== Data to use ==

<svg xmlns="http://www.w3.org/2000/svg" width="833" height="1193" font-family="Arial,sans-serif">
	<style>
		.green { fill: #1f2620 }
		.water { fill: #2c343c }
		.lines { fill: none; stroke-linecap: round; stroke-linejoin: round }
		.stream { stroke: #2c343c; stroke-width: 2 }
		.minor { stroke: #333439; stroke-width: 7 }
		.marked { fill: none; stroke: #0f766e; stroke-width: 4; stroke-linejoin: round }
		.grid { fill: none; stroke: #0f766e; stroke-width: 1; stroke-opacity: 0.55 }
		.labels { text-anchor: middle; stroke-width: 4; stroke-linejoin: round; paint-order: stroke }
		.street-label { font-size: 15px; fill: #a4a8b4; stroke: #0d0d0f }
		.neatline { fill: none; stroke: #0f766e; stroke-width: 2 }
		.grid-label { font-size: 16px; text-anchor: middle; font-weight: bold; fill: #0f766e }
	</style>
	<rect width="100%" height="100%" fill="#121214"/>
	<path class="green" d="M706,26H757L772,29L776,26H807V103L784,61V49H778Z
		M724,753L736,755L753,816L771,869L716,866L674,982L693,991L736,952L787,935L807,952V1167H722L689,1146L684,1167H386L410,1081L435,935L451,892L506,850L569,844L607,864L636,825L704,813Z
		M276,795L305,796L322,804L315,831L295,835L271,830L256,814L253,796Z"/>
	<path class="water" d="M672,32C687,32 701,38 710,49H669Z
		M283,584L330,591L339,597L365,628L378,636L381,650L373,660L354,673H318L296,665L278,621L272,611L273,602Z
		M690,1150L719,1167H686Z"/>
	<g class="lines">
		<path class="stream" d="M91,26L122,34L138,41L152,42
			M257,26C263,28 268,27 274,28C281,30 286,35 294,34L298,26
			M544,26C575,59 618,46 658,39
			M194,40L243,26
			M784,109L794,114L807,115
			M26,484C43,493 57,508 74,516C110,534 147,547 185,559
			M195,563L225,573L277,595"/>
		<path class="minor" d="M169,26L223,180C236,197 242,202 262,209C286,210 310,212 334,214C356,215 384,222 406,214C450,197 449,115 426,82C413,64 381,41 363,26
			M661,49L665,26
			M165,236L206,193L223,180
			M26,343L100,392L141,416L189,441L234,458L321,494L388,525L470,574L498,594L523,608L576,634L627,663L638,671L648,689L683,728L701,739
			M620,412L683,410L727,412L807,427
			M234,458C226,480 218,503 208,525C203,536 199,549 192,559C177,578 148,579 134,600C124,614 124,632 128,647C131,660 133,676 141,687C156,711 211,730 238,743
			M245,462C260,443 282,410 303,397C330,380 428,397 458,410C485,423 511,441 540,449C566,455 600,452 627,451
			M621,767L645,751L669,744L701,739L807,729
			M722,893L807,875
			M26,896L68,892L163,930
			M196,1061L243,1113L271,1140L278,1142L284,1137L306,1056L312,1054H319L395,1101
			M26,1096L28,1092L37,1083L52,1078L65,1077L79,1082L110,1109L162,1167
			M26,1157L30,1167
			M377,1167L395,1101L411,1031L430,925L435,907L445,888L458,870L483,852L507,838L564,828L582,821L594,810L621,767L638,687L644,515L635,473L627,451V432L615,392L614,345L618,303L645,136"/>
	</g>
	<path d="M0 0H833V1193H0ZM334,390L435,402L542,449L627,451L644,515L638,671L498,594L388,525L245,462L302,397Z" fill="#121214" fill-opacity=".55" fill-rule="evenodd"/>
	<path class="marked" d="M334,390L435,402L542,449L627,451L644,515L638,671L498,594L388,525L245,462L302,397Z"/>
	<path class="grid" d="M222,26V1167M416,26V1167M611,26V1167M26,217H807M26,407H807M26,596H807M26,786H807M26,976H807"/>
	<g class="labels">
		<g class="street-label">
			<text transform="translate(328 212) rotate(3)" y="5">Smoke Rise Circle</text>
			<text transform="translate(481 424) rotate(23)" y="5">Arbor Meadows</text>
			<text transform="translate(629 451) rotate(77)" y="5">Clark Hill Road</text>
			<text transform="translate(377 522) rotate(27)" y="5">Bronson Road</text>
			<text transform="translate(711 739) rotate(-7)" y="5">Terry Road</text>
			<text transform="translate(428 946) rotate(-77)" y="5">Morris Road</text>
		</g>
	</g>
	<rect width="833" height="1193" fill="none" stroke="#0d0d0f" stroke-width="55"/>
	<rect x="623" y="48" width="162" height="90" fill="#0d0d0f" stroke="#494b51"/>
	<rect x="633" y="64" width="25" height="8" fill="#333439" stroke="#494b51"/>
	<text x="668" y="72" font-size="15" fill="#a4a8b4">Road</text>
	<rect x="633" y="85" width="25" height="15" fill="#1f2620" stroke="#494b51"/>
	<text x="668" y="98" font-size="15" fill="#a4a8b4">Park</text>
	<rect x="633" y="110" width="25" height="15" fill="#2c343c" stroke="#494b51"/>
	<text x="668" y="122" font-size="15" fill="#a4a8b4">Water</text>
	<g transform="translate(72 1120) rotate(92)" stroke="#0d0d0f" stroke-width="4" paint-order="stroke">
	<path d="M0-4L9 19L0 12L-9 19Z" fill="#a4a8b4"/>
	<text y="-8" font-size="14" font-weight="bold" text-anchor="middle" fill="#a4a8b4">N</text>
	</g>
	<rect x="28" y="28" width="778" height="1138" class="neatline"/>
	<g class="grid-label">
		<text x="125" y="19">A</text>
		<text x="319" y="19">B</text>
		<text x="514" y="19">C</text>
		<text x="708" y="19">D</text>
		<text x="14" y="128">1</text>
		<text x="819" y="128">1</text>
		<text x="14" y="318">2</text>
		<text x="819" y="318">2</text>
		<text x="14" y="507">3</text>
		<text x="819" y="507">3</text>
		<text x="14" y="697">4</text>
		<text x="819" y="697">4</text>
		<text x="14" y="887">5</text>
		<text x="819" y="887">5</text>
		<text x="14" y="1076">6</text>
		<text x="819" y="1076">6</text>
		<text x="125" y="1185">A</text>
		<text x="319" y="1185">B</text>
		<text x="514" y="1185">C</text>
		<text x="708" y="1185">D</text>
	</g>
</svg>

===

§ **Exercise aim**
Give every entry back exactly as it was written above.

§ **Exercise answer**
<svg xmlns="http://www.w3.org/2000/svg" width="833" height="1193" font-family="Arial,sans-serif">
	<style>
		.green { fill: #1f2620 }
		.water { fill: #2c343c }
		.lines { fill: none; stroke-linecap: round; stroke-linejoin: round }
		.stream { stroke: #2c343c; stroke-width: 2 }
		.minor { stroke: #333439; stroke-width: 7 }
		.marked { fill: none; stroke: #0f766e; stroke-width: 4; stroke-linejoin: round }
		.grid { fill: none; stroke: #0f766e; stroke-width: 1; stroke-opacity: 0.55 }
		.labels { text-anchor: middle; stroke-width: 4; stroke-linejoin: round; paint-order: stroke }
		.street-label { font-size: 15px; fill: #a4a8b4; stroke: #0d0d0f }
		.neatline { fill: none; stroke: #0f766e; stroke-width: 2 }
		.grid-label { font-size: 16px; text-anchor: middle; font-weight: bold; fill: #0f766e }
	</style>
	<rect width="100%" height="100%" fill="#121214"/>
	<path class="green" d="M706,26H757L772,29L776,26H807V103L784,61V49H778Z
		M724,753L736,755L753,816L771,869L716,866L674,982L693,991L736,952L787,935L807,952V1167H722L689,1146L684,1167H386L410,1081L435,935L451,892L506,850L569,844L607,864L636,825L704,813Z
		M276,795L305,796L322,804L315,831L295,835L271,830L256,814L253,796Z"/>
	<path class="water" d="M672,32C687,32 701,38 710,49H669Z
		M283,584L330,591L339,597L365,628L378,636L381,650L373,660L354,673H318L296,665L278,621L272,611L273,602Z
		M690,1150L719,1167H686Z"/>
	<g class="lines">
		<path class="stream" d="M91,26L122,34L138,41L152,42
			M257,26C263,28 268,27 274,28C281,30 286,35 294,34L298,26
			M544,26C575,59 618,46 658,39
			M194,40L243,26
			M784,109L794,114L807,115
			M26,484C43,493 57,508 74,516C110,534 147,547 185,559
			M195,563L225,573L277,595"/>
		<path class="minor" d="M169,26L223,180C236,197 242,202 262,209C286,210 310,212 334,214C356,215 384,222 406,214C450,197 449,115 426,82C413,64 381,41 363,26
			M661,49L665,26
			M165,236L206,193L223,180
			M26,343L100,392L141,416L189,441L234,458L321,494L388,525L470,574L498,594L523,608L576,634L627,663L638,671L648,689L683,728L701,739
			M620,412L683,410L727,412L807,427
			M234,458C226,480 218,503 208,525C203,536 199,549 192,559C177,578 148,579 134,600C124,614 124,632 128,647C131,660 133,676 141,687C156,711 211,730 238,743
			M245,462C260,443 282,410 303,397C330,380 428,397 458,410C485,423 511,441 540,449C566,455 600,452 627,451
			M621,767L645,751L669,744L701,739L807,729
			M722,893L807,875
			M26,896L68,892L163,930
			M196,1061L243,1113L271,1140L278,1142L284,1137L306,1056L312,1054H319L395,1101
			M26,1096L28,1092L37,1083L52,1078L65,1077L79,1082L110,1109L162,1167
			M26,1157L30,1167
			M377,1167L395,1101L411,1031L430,925L435,907L445,888L458,870L483,852L507,838L564,828L582,821L594,810L621,767L638,687L644,515L635,473L627,451V432L615,392L614,345L618,303L645,136"/>
	</g>
	<path d="M0 0H833V1193H0ZM334,390L435,402L542,449L627,451L644,515L638,671L498,594L388,525L245,462L302,397Z" fill="#121214" fill-opacity=".55" fill-rule="evenodd"/>
	<path class="marked" d="M334,390L435,402L542,449L627,451L644,515L638,671L498,594L388,525L245,462L302,397Z"/>
	<path class="grid" d="M222,26V1167M416,26V1167M611,26V1167M26,217H807M26,407H807M26,596H807M26,786H807M26,976H807"/>
	<g class="labels">
		<g class="street-label">
			<text transform="translate(328 212) rotate(3)" y="5">Smoke Rise Circle</text>
			<text transform="translate(481 424) rotate(23)" y="5">Arbor Meadows</text>
			<text transform="translate(629 451) rotate(77)" y="5">Clark Hill Road</text>
			<text transform="translate(377 522) rotate(27)" y="5">Bronson Road</text>
			<text transform="translate(711 739) rotate(-7)" y="5">Terry Road</text>
			<text transform="translate(428 946) rotate(-77)" y="5">Morris Road</text>
		</g>
	</g>
	<rect width="833" height="1193" fill="none" stroke="#0d0d0f" stroke-width="55"/>
	<rect x="623" y="48" width="162" height="90" fill="#0d0d0f" stroke="#494b51"/>
	<rect x="633" y="64" width="25" height="8" fill="#333439" stroke="#494b51"/>
	<text x="668" y="72" font-size="15" fill="#a4a8b4">Road</text>
	<rect x="633" y="85" width="25" height="15" fill="#1f2620" stroke="#494b51"/>
	<text x="668" y="98" font-size="15" fill="#a4a8b4">Park</text>
	<rect x="633" y="110" width="25" height="15" fill="#2c343c" stroke="#494b51"/>
	<text x="668" y="122" font-size="15" fill="#a4a8b4">Water</text>
	<g transform="translate(72 1120) rotate(92)" stroke="#0d0d0f" stroke-width="4" paint-order="stroke">
	<path d="M0-4L9 19L0 12L-9 19Z" fill="#a4a8b4"/>
	<text y="-8" font-size="14" font-weight="bold" text-anchor="middle" fill="#a4a8b4">N</text>
	</g>
	<rect x="28" y="28" width="778" height="1138" class="neatline"/>
	<g class="grid-label">
		<text x="125" y="19">A</text>
		<text x="319" y="19">B</text>
		<text x="514" y="19">C</text>
		<text x="708" y="19">D</text>
		<text x="14" y="128">1</text>
		<text x="819" y="128">1</text>
		<text x="14" y="318">2</text>
		<text x="819" y="318">2</text>
		<text x="14" y="507">3</text>
		<text x="819" y="507">3</text>
		<text x="14" y="697">4</text>
		<text x="819" y="697">4</text>
		<text x="14" y="887">5</text>
		<text x="819" y="887">5</text>
		<text x="14" y="1076">6</text>
		<text x="819" y="1076">6</text>
		<text x="125" y="1185">A</text>
		<text x="319" y="1185">B</text>
		<text x="514" y="1185">C</text>
		<text x="708" y="1185">D</text>
	</g>
</svg>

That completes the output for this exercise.